Reciprocal musical and social engagements, between facilitators, educators, and participants, facilitate opportunities for experiencing community and solidarity among and between members of the group. Further, a sense of affective solidarity may be made manifest within groups of marginalized individuals through reflexive praxis that leads to consciousness-raising. Herein, the cyclical nature of reflexivity (Stein 1997) creates space for individuals to acknowledge, critique and resist oppressive musical and social practices experienced within the group singing environment, and take action accordingly. This can lead to a sense of self-empowerment which, for many involved in group singing activities, emerges through the development of their literal and figurative voices, and not as something bestowed upon them by those in positions of power.

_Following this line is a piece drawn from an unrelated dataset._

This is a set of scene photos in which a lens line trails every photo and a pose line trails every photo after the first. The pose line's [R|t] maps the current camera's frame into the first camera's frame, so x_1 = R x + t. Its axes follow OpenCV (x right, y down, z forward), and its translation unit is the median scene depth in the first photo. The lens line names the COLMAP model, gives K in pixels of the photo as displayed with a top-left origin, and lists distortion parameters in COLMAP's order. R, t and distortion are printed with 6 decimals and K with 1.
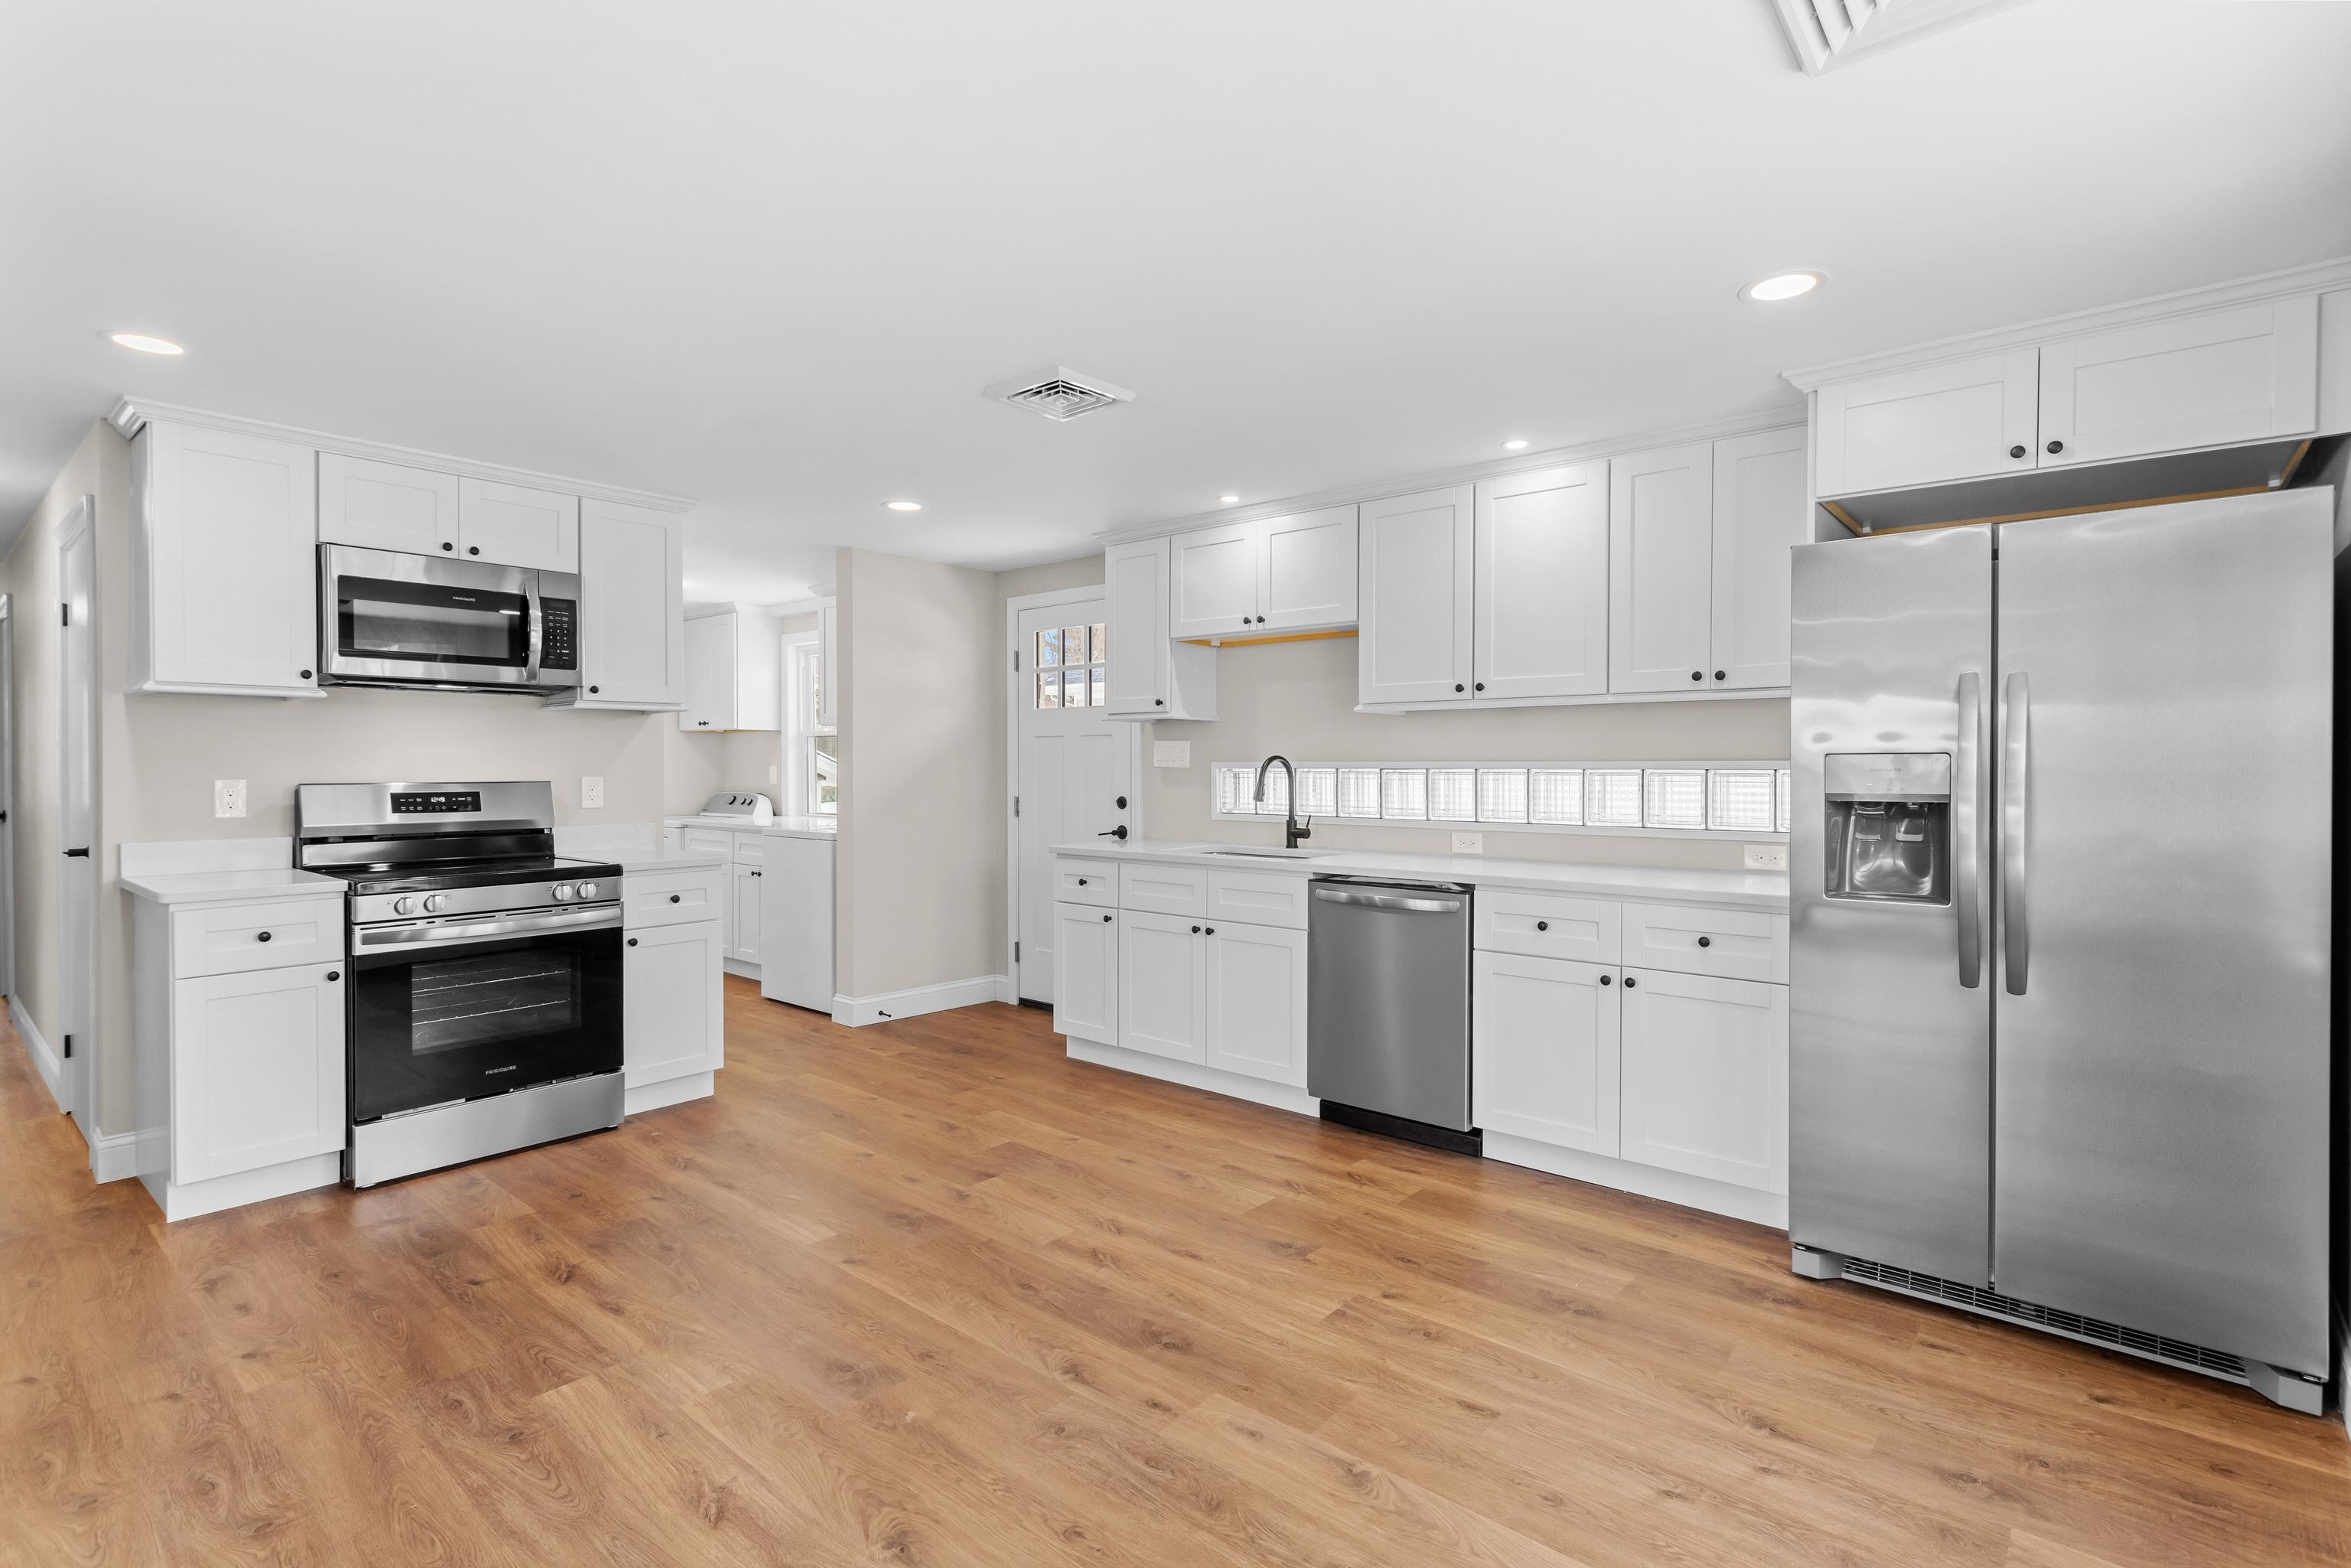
lens RADIAL K [[1130.7, 0, 1173.4], [0, 1130.7, 779.0], [0, 0, 1]] dist [-0.002673, 0.000283]
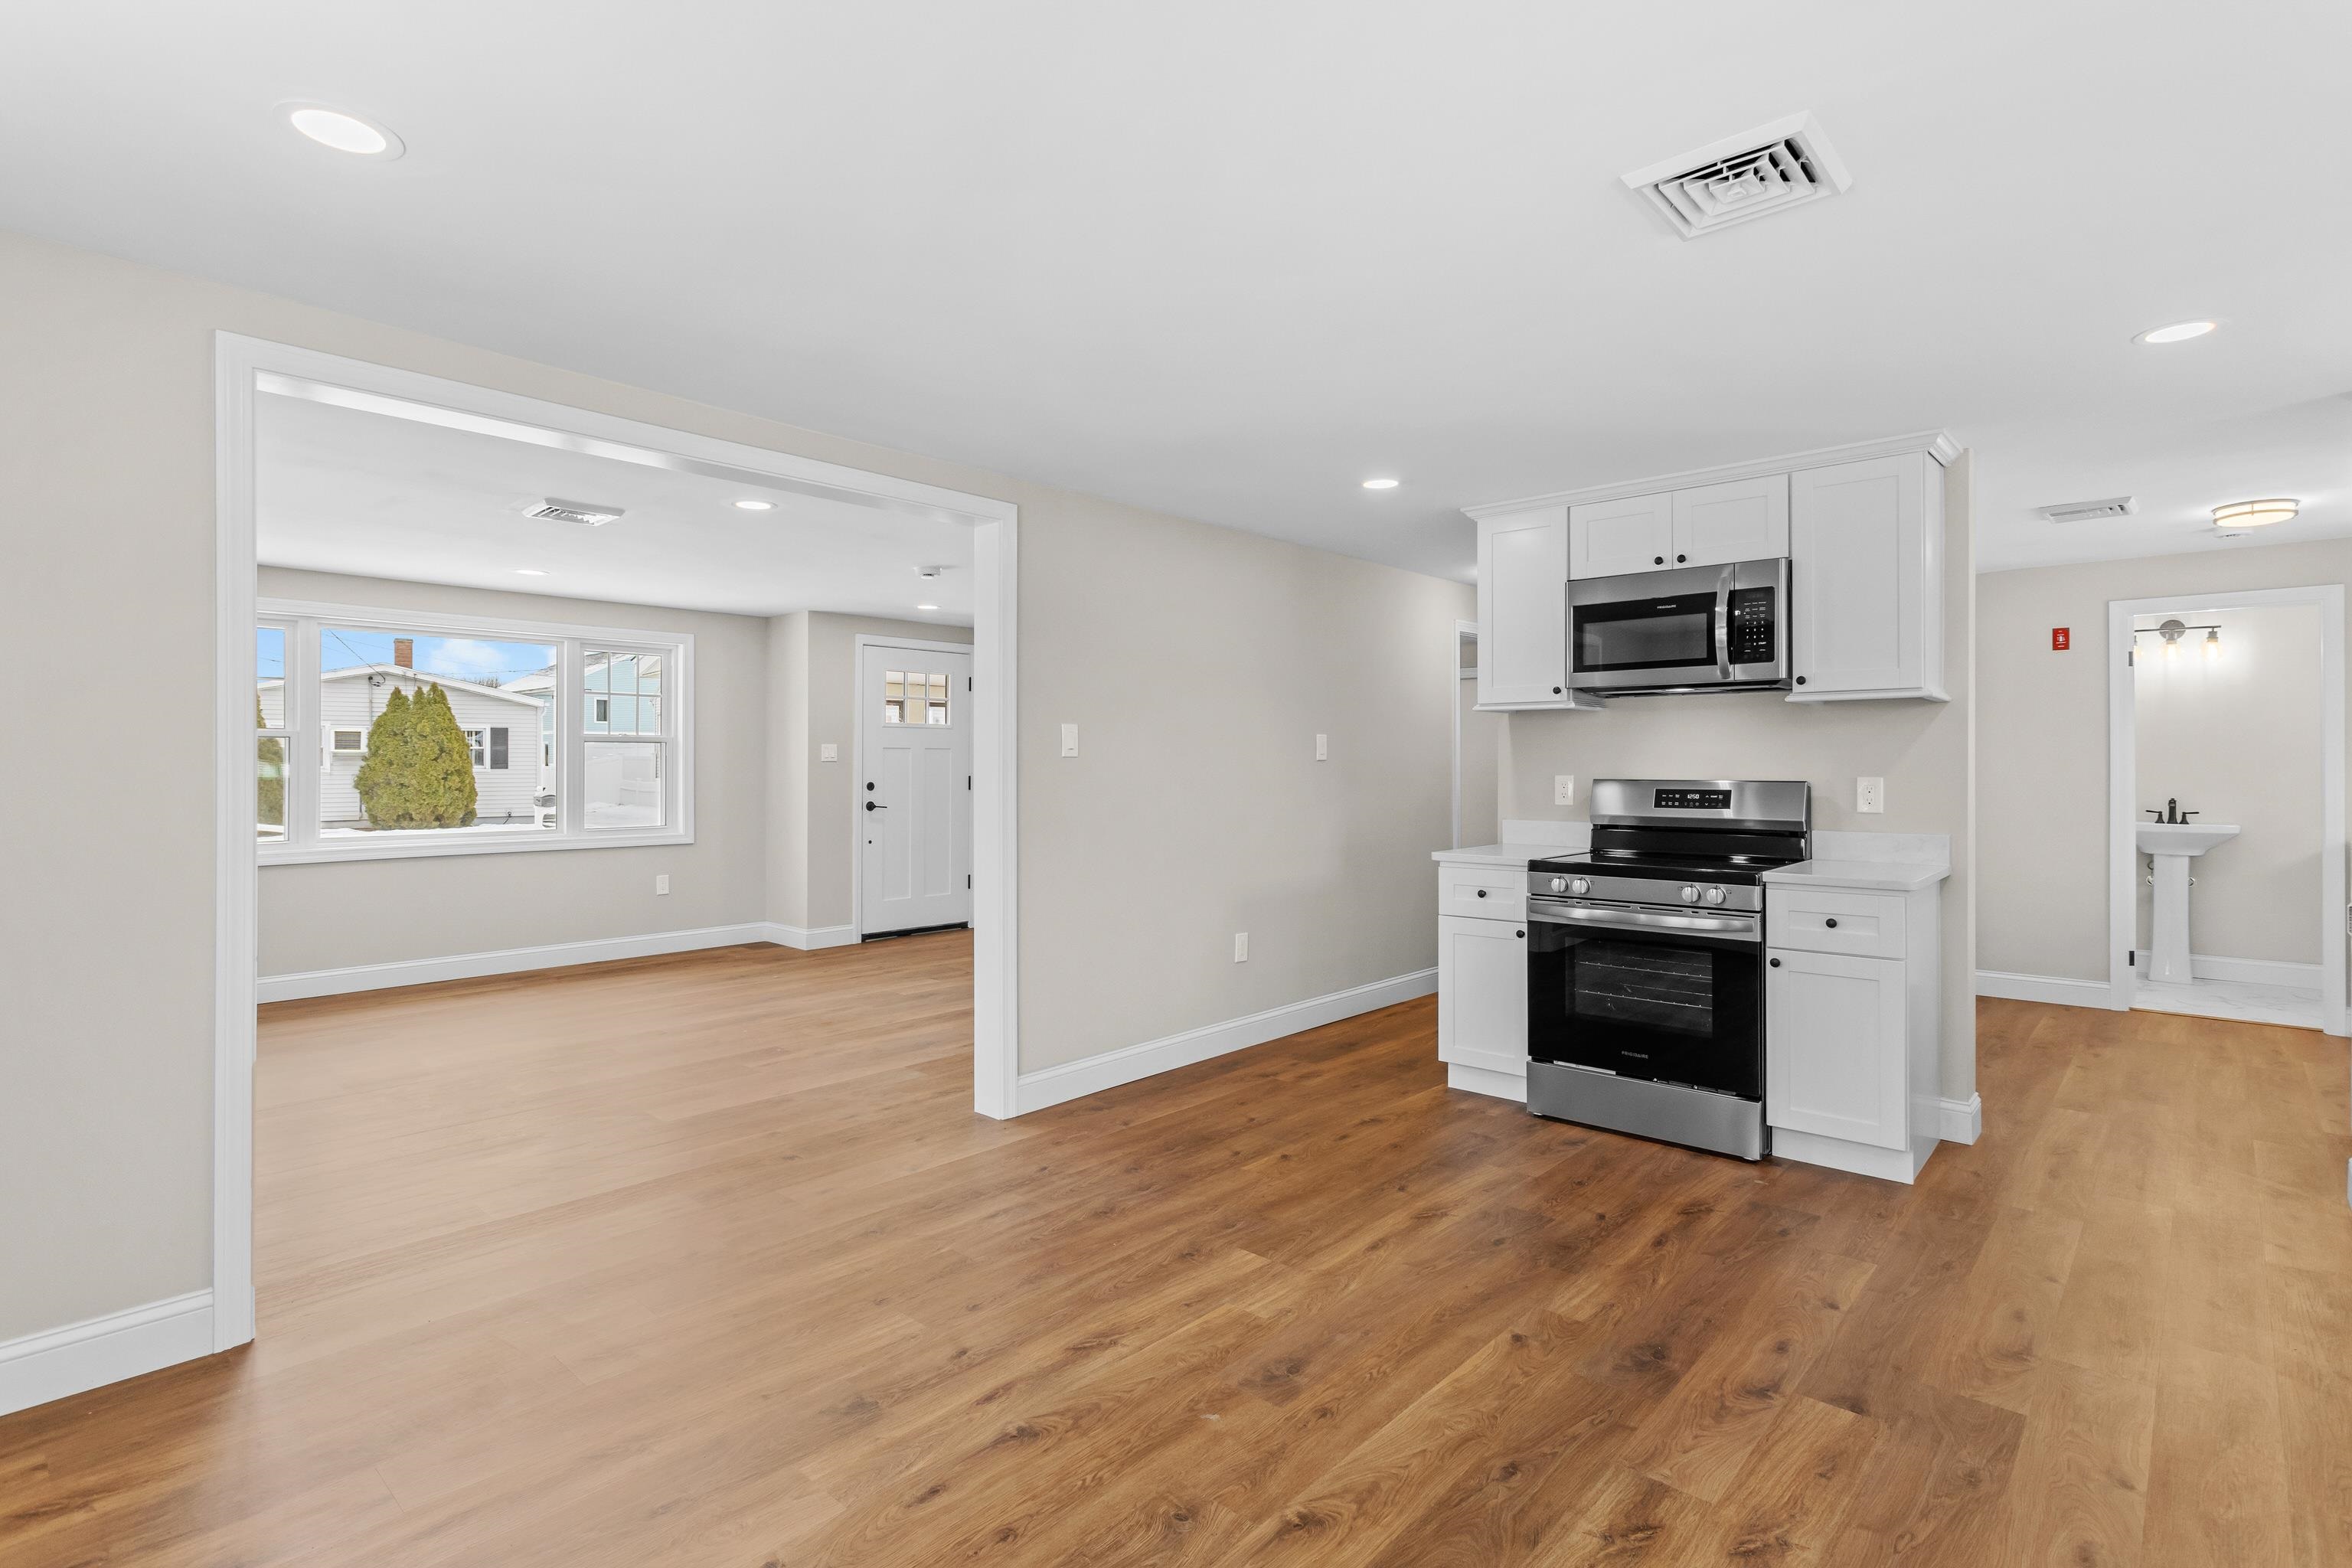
lens RADIAL K [[1131.2, 0, 1181.8], [0, 1131.2, 763.3], [0, 0, 1]] dist [-0.002673, 0.000283]
pose [[-0.032887, -0.001229, -0.999458, 0.444654], [-0.012711, 0.999919, -0.000811, -0.006236], [0.999378, 0.012677, -0.032900, 0.581581]]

This paper, which draws on literature I explored during my Doctoral studies, as well as the findings from my dissertation research, is a critical exploration of the ways in which empowerment is theorized in relation to traditional choral practices, as well as group singing contexts facilitated with and for stigmatized and marginalized populations. My intent in writing this paper is to provoke reflection and discussion among music education and community music practitioners relating to the need for more meaningful engagements with the notion of empowerment, particularly in relation to groups singing engagements with individuals who experience stigmatization and marginalization.